▸ **Task requirements**:
For every line in the material below that holds "Kerja", report the line.

^^^^^^^^^^^^^^^^

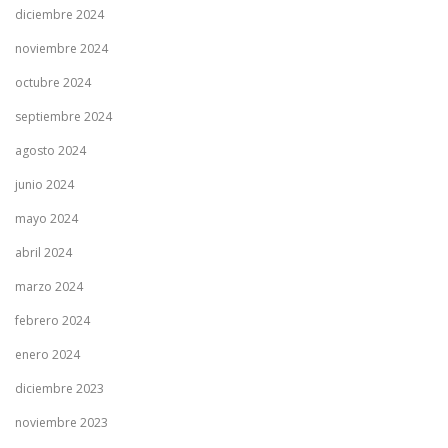
diciembre 2024
noviembre 2024
octubre 2024
septiembre 2024
agosto 2024
junio 2024
mayo 2024
abril 2024
marzo 2024
febrero 2024
enero 2024
diciembre 2023
noviembre 2023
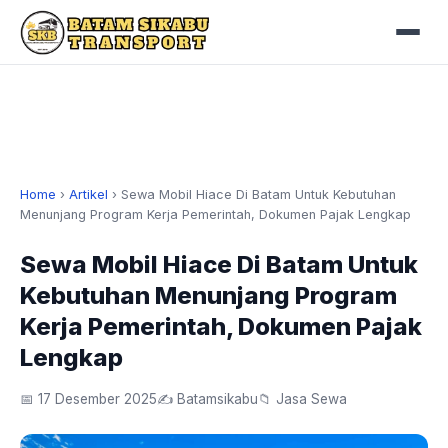
Home
›
Artikel
›
Sewa Mobil Hiace Di Batam Untuk Kebutuhan
Menunjang Program Kerja Pemerintah, Dokumen Pajak Lengkap
Sewa Mobil Hiace Di Batam Untuk
Kebutuhan Menunjang Program
Kerja Pemerintah, Dokumen Pajak
Lengkap
📅 17 Desember 2025
✍️ Batamsikabu
📁 Jasa Sewa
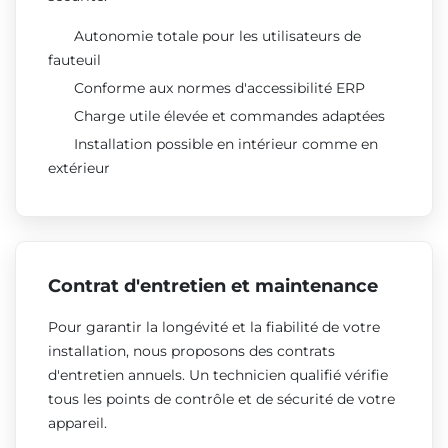
Autonomie totale pour les utilisateurs de
fauteuil
Conforme aux normes d'accessibilité ERP
Charge utile élevée et commandes adaptées
Installation possible en intérieur comme en
extérieur
Contrat d'entretien et maintenance
Pour garantir la longévité et la fiabilité de votre
installation, nous proposons des contrats
d'entretien annuels. Un technicien qualifié vérifie
tous les points de contrôle et de sécurité de votre
appareil.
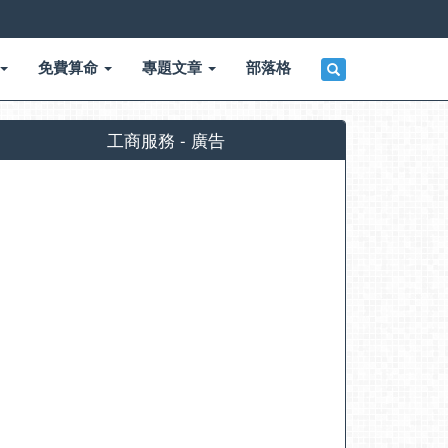
免費算命
專題文章
部落格
工商服務 - 廣告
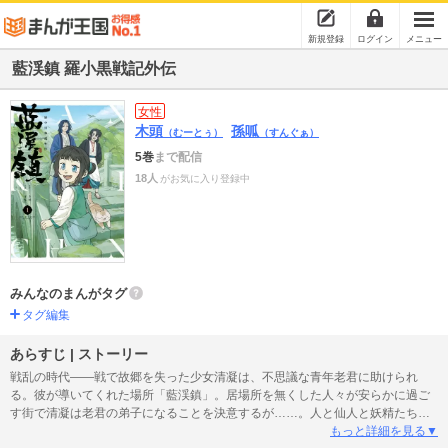
新規登録
ログイン
メニュー
藍渓鎮 羅小黒戦記外伝
女性
木頭
孫呱
（むーとぅ）
（すんぐぁ）
5巻
まで配信
18人
がお気に入り登録中
みんなのまんがタグ
タグ編集
あらすじ | ストーリー
戦乱の時代――戦で故郷を失った少女清凝は、不思議な青年老君に助けられ
る。彼が導いてくれた場所「藍渓鎮」。居場所を無くした人々が安らかに過ご
す街で清凝は老君の弟子になることを決意するが……。人と仙人と妖精たちが
入り乱れる「羅小黒戦記」外伝日本語版、ここに開幕！
もっと詳細を見る▼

^^^^^^^^^^^^^^^^

▸ **Exercise solution**:
Menunjang Program Kerja Pemerintah, Dokumen Pajak Lengkap
Kerja Pemerintah, Dokumen Pajak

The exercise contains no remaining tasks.